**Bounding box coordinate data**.
┌────────

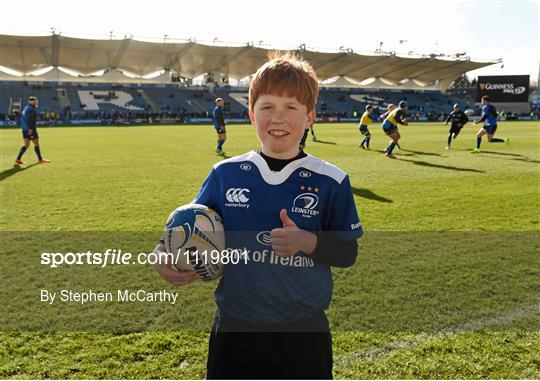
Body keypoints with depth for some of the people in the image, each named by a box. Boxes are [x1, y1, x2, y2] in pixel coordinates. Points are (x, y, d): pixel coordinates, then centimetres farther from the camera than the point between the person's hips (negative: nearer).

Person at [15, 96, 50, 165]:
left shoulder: (26, 108, 19)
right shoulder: (31, 109, -12)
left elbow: (23, 119, 22)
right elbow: (29, 119, -21)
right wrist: (30, 128, -25)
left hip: (25, 129, 9)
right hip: (30, 129, -9)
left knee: (26, 145, 9)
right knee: (36, 144, 0)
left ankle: (18, 159, 3)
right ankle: (40, 159, 8)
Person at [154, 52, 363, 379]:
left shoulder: (331, 182, -8)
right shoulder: (225, 174, -3)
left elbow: (348, 252, -4)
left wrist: (309, 242, -23)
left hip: (306, 331, 0)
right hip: (236, 328, 1)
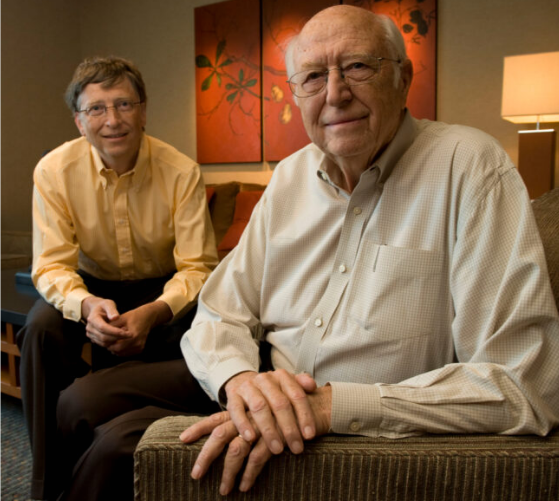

└────────

**TASK OBJECTIVE**. Please copy all of the material above line for line, keeping every character unchanged, and leave the pictures out of your answer.

**YOUR RESPONSE**.
Body keypoints with depth for some of the people in the image, each named by a box. Boxes are [x1, y1, x2, y2] in pixel coordinates. Points are (x, y, d): pixel coordinates, then centimetres farther from the camera than the point between the person's hips (negative: nearer).

Person at [15, 96, 50, 165]:
left shoulder: (26, 108, 19)
right shoulder: (31, 109, -12)
left elbow: (23, 119, 22)
right elbow: (29, 119, -21)
right wrist: (30, 128, -25)
left hip: (25, 129, 9)
right hip: (30, 129, -9)
left knee: (26, 145, 9)
right knee: (36, 144, 0)
left ankle: (18, 159, 3)
right ankle: (40, 159, 8)
Person at [154, 52, 363, 379]:
left shoulder: (331, 182, -8)
right shoulder: (225, 174, -3)
left elbow: (348, 252, -4)
left wrist: (309, 242, -23)
left hip: (306, 331, 0)
right hip: (236, 328, 1)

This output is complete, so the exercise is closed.